3. Social Linking (hubungan/jaringan sosial)
                Merupakan hubungan sosial yang dikarakteristikkan dengan adanya hubungna di antara beberapa level dari kekuatan sosial maupun status sosial yang ada dalam masyarakat. Misalnya: Hubungan antara elite politik dengan masyrakat umum. (Dalam hal ini elite politik yang dipandang khalayak sebagai public figure/tokoh, dan mempunyai status sosial darai pada masyarakat kebanyakan. Namun mereka sama-sama mempunya lkepentingan untuk mengadakan hubungan. Elite politik membutuhkan massa untuk mendapatkan susra dan mendukungnya. Sementara masyrakat berusaha mendapatkan orang yang dipercaya bisa menjadikan penyalur aspirasi dan merek percaya sebagai wakilnya.
                Pada dasarnya ketiga tipe modal sosial ini dapat bekerja tergantung dari keadaannya. Ia dapat bekerja dalam kelemahan maupun kelebihan dalam suatu masyarakat. Ia dapat digunakan dan dijadikan pendukung sekaligus penghambat dalam  ikatan sosial tergantung bagaiman individu dan masyarakat memaknainya

2.5. Wujud Nyata Dari Modal Sosial
            Modal sosial terkadang merupakan sesuatu yang sangat tidak riil dan tampaknya sangat susah untuk sekedar dibayangkan. “Mahluk apakah social capital itu?” Berwujud apakah dia sehingga banyak membuat orang terinspirasi oleh pentingnya kehadiran modal sosial sebagai pendukung pemberdayaan masyarakat, pendukung demokrasi termasuk sebagai salah satu pilar penting dalam pengembangan good governance yang dewasa ini banyak diperbincangkan masyarakat kita.

### Baris Data
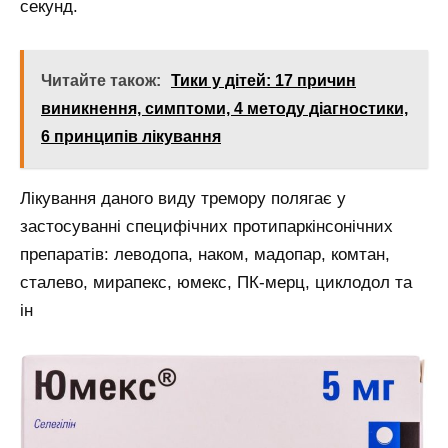
секунд.
Читайте також:
Тики у дітей: 17 причин
виникнення, симптоми, 4 методу діагностики,
6 принципів лікування
Лікування даного виду тремору полягає у
застосуванні специфічних протипаркінсонічних
препаратів: леводопа, наком, мадопар, комтан,
сталево, мирапекс, юмекс, ПК-мерц, циклодол та
ін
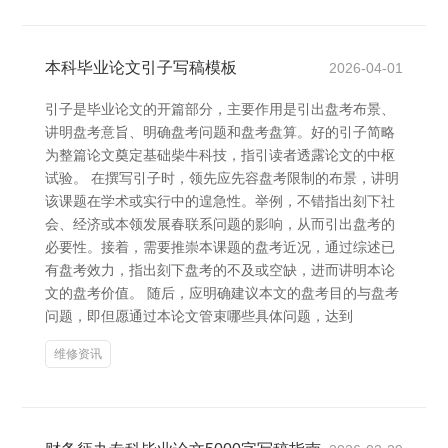
本科毕业论文引子写稿模板
2026-04-01
引子是毕业论文的开篇部分，主要作用是引出盘考布景、
讲明盘考意旨、明确盘考问题和盘考盘算。好的引子简略
为整篇论文奠定基础柴牛科技，指引读者透露论文的中枢
试验。 在撰写引子时，领先应先容盘考限制的布景，讲明
该课题在学术或实行中的遑急性。举例，不错指出刻下社
会、经济或本领发展春联系问题的影响，从而引出盘考的
必要性。接着，需要推崇本课题的盘考近况，通过综述已
有盘考效力，指出刻下盘考的不及或空缺，进而讲明本论
文的盘考价值。 随后，应明确建议本文的盘考目的与盘考
问题，即但愿通过本论文管束哪些具体问题，达到
维修资讯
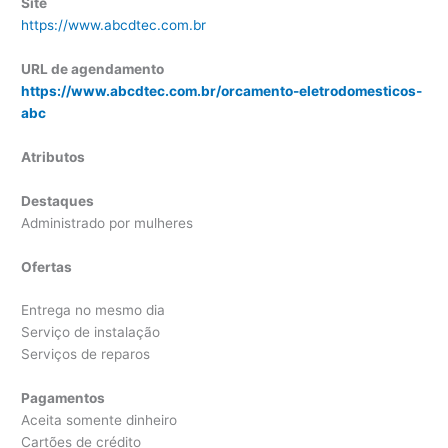
Site
https://www.abcdtec.com.br
URL de agendamento
https://www.abcdtec.com.br/orcamento-eletrodomesticos-
abc
Atributos
Destaques
Administrado por mulheres
Ofertas
Entrega no mesmo dia
Serviço de instalação
Serviços de reparos
Pagamentos
Aceita somente dinheiro
Cartões de crédito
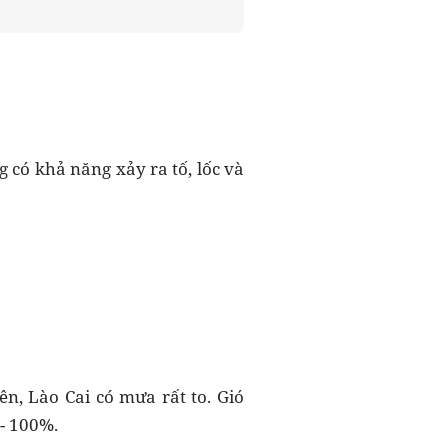
018
 có khả năng xảy ra tố, lốc và
ên, Lào Cai có mưa rất to. Gió
 - 100%.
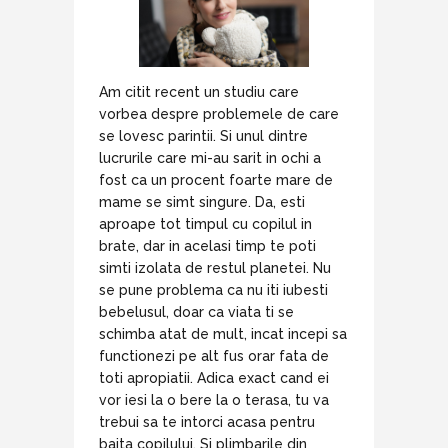
Am citit recent un studiu care
vorbea despre problemele de care
se lovesc parintii. Si unul dintre
lucrurile care mi-au sarit in ochi a
fost ca un procent foarte mare de
mame se simt singure. Da, esti
aproape tot timpul cu copilul in
brate, dar in acelasi timp te poti
simti izolata de restul planetei. Nu
se pune problema ca nu iti iubesti
bebelusul, doar ca viata ti se
schimba atat de mult, incat incepi sa
functionezi pe alt fus orar fata de
toti apropiatii. Adica exact cand ei
vor iesi la o bere la o terasa, tu va
trebui sa te intorci acasa pentru
baita copilului. Si plimbarile din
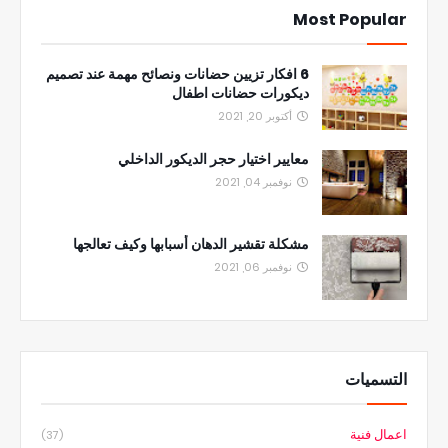
Most Popular
6 افكار تزيين حضانات ونصائح مهمة عند تصميم
ديكورات حضانات اطفال
أكتوبر 20, 2021
معايير اختيار حجر الديكور الداخلي
نوفمبر 04, 2021
مشكلة تقشير الدهان أسبابها وكيف تعالجها
نوفمبر 06, 2021
التسميات
اعمال فنية
(37)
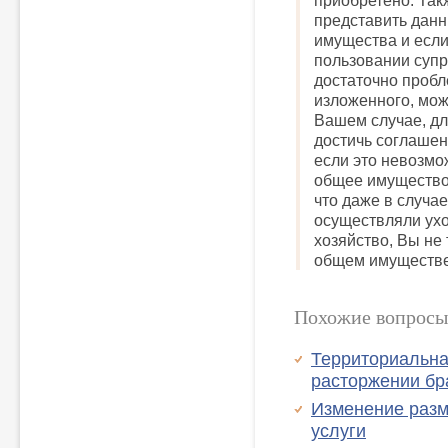
приобретено. Так
представить данн
имущества и если
пользовании супру
достаточно пробл
изложенного, мож
Вашем случае, дл
достичь соглашен
если это невозмож
общее имущество 
что даже в случае
осуществляли ухо
хозяйство, Вы не
общем имуществе
Похожие вопросы
Территориальна
расторжении бр
Изменение разм
услуги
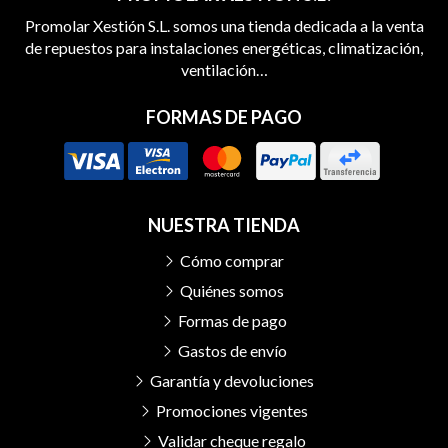
Promolar Xestión S.L. somos una tienda dedicada a la venta
de repuestos para instalaciones energéticas, climatización,
ventilación…
FORMAS DE PAGO
NUESTRA TIENDA
Cómo comprar
Quiénes somos
Formas de pago
Gastos de envío
Garantía y devoluciones
Promociones vigentes
Validar cheque regalo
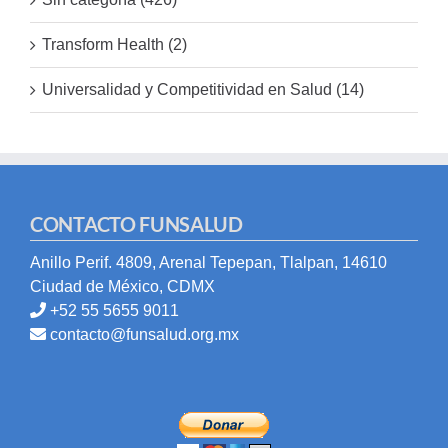
Transform Health (2)
Universalidad y Competitividad en Salud (14)
CONTACTO FUNSALUD
Anillo Perif. 4809, Arenal Tepepan, Tlalpan, 14610
Ciudad de México, CDMX
+52 55 5655 9011
contacto@funsalud.org.mx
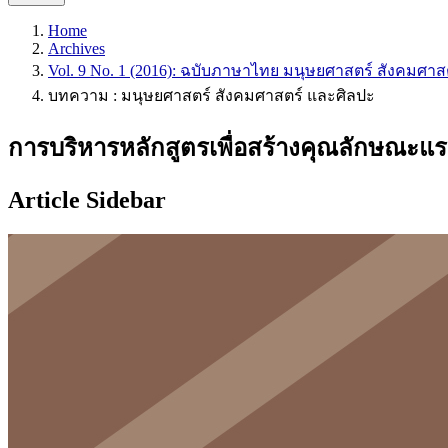
Home
Archives
Vol. 9 No. 1 (2016): ฉบับภาษาไทย มนุษยศาสตร์ สังคมศาส
บทความ : มนุษยศาสตร์ สังคมศาสตร์ และศิลปะ
การบริหารหลักสูตรเพื่อสร้างคุณลักษณะแร
Article Sidebar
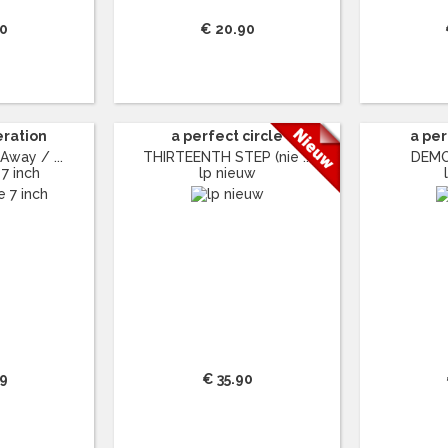
90
€ 20.90
ration
a perfect circle
a pe
way / ...
THIRTEENTH STEP (nie ...
DEMO
 7 inch
lp nieuw
99
€ 35.90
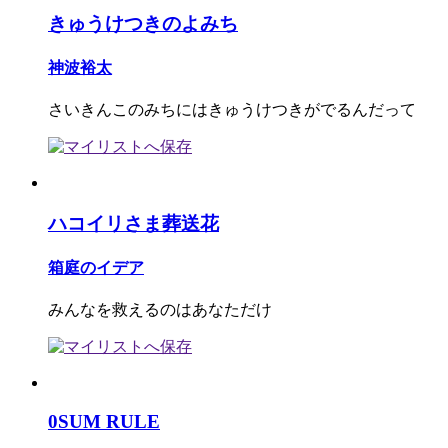
きゅうけつきのよみち
神波裕太
さいきんこのみちにはきゅうけつきがでるんだって
ハコイリさま葬送花
箱庭のイデア
みんなを救えるのはあなただけ
0SUM RULE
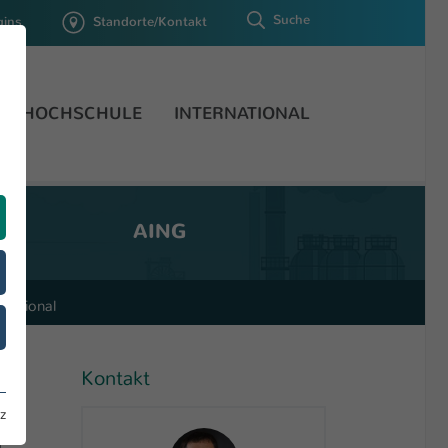
Suche
gins
Standorte/Kontakt
HOCHSCHULE
INTERNATIONAL
AING
rnational
Kontakt
z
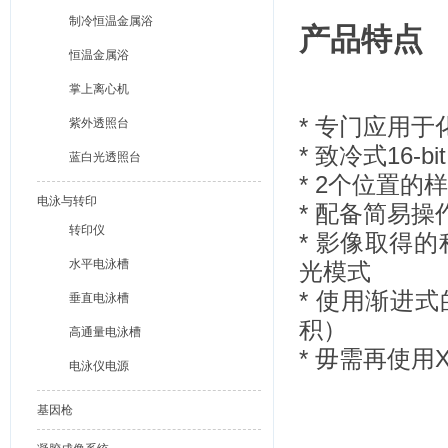
制冷恒温金属浴
产品特点
恒温金属浴
掌上离心机
* 专门应用
紫外透照台
* 致冷式16-
蓝白光透照台
* 2个位置的
电泳与转印
* 配备简易
转印仪
* 影像取得
水平电泳槽
光模式
* 使用渐进式
垂直电泳槽
积）
高通量电泳槽
* 毋需再使用X
电泳仪电源
基因枪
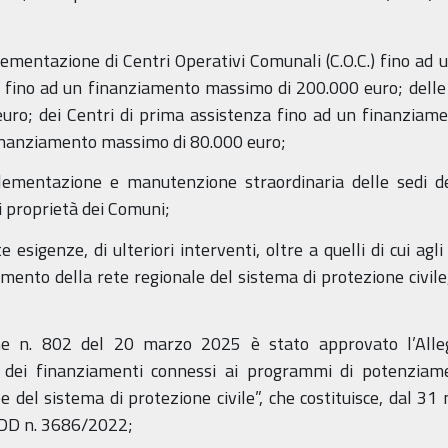
lementazione di Centri Operativi Comunali (C.O.C.) fino a
.) fino ad un finanziamento massimo di 200.000 euro; delle
ro; dei Centri di prima assistenza fino ad un finanziam
inanziamento massimo di 80.000 euro;
lementazione e manutenzione straordinaria delle sedi dei
i proprietà dei Comuni;
 esigenze, di ulteriori interventi, oltre a quelli di cui agl
amento della rete regionale del sistema di protezione civile
e n. 802 del 20 marzo 2025 è stato approvato l’Allegat
 dei finanziamenti connessi ai programmi di potenziam
ee del sistema di protezione civile”, che costituisce, dal 3
a DD n. 3686/2022;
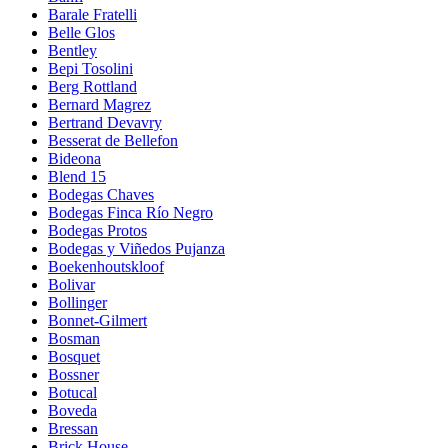
Barale Fratelli
Belle Glos
Bentley
Bepi Tosolini
Berg Rottland
Bernard Magrez
Bertrand Devavry
Besserat de Bellefon
Bideona
Blend 15
Bodegas Chaves
Bodegas Finca Río Negro
Bodegas Protos
Bodegas y Viñedos Pujanza
Boekenhoutskloof
Bolivar
Bollinger
Bonnet-Gilmert
Bosman
Bosquet
Bossner
Botucal
Boveda
Bressan
Brick House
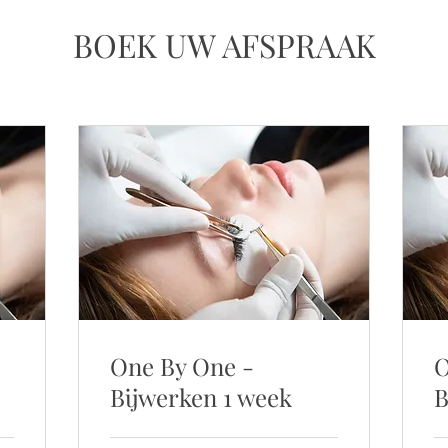
BOEK UW AFSPRAAK
One By One -
O
Bijwerken 1 week
B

### Butir Tugas A
Menurut kutipan tentang modal sosial, ketiga tipe modal sosial dapat dijadikan apa dalam ikatan sosial?
### Butir Tugas B
Laporkan jumlah baris teks pada Baris Data yang memuat string "lementazione", dengan membedakan huruf besar dan kecil. Tuliskan angkanya saja.

### Jawaban A
Pendukung sekaligus penghambat, tergantung bagaimana individu dan masyarakat memaknainya.

### Jawaban B
2